Graduate School of Frontier Biosciences, Osaka University

Japanese

Autophagosome-lysosome fusion in neurons requires INPP5E, a protein associated with Joubert syndrome

Journal EMBO J, e201593148 (2016)
Authors Hasegawa J (1), Iwamoto R (2), Otomo T (3), Nezu A (3), Hamasaki M (1), Yoshimori T (4).
  1. Laboratory of Intracellular Membrane Dynamics, Graduate School of Frontier Biosciences Osaka University, Osaka, Japan Department of Genetics, Graduate School of Medicine Osaka University, Osaka, Japan.
  2. Laboratory of Intracellular Membrane Dynamics, Graduate School of Frontier Biosciences Osaka University, Osaka, Japan.
  3. Department of Genetics, Graduate School of Medicine Osaka University, Osaka, Japan.
  4. Laboratory of Intracellular Membrane Dynamics, Graduate School of Frontier Biosciences Osaka University, Osaka, Japan Department of Genetics, Graduate School of Medicine Osaka University, Osaka, Japan
    tamyoshi@fbs.osaka-u.ac.jp.

▶ _Recorded data_
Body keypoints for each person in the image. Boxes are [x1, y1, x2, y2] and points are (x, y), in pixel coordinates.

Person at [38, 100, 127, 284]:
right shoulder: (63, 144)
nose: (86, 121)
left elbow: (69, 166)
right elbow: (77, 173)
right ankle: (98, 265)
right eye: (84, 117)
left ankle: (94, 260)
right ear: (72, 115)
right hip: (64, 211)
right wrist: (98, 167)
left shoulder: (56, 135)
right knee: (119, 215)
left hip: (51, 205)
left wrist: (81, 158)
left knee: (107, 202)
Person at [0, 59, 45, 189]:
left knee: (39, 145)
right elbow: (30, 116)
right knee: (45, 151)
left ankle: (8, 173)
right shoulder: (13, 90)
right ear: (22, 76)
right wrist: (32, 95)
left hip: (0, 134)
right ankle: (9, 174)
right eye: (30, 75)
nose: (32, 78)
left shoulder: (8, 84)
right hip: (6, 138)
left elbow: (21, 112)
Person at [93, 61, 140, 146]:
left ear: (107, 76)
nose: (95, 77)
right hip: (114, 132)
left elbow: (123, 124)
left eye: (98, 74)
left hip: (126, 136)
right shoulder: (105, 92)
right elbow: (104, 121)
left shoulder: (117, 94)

▶ _Required work_
**A)** According to the publication page on autophagosome-lysosome fusion, which protein associated with Joubert syndrome is required for this fusion in neurons?
**B)** Continue the publication page on autophagosome-lysosome fusion from the point where it stops.

▶ _Task-by-task answers_
**A)** INPP5E

**B)**
Title Autophagosome-lysosome fusion in neurons requires INPP5E, a protein associated with Joubert syndrome
PubMed 27340123
Laboratory Laboratory of Intracellular Membrane Dynamics 〈Prof. Yoshimori〉
Abstract Autophagy is a multistep membrane traffic pathway. In contrast to autophagosome formation, the mechanisms underlying autophagosome-lysosome fusion remain largely unknown. Here, we describe a novel autophagy regulator, inositol polyphosphate-5-phosphatase E (INPP5E), involved in autophagosome-lysosome fusion process. In neuronal cells, INPP5E knockdown strongly inhibited autophagy by impairing the fusion step. A fraction of INPP5E is localized to lysosomes, and its membrane anchoring and enzymatic activity are necessary for autophagy. INPP5E decreases lysosomal phosphatidylinositol 3,5-bisphosphate (PI(3,5)P2), one of the substrates of the phosphatase, that counteracts cortactin-mediated actin filaments stabilization on lysosomes. Lysosomes requires actin filaments on their surface for fusing with autophagosomes. INPP5E is one of the genes responsible for Joubert syndrome, a rare brain abnormality, and mutations found in patients with this disease caused defects in autophagy. Taken together, our data reveal a novel role of phosphoinositide on lysosomes and an association between autophagy and neuronal disease.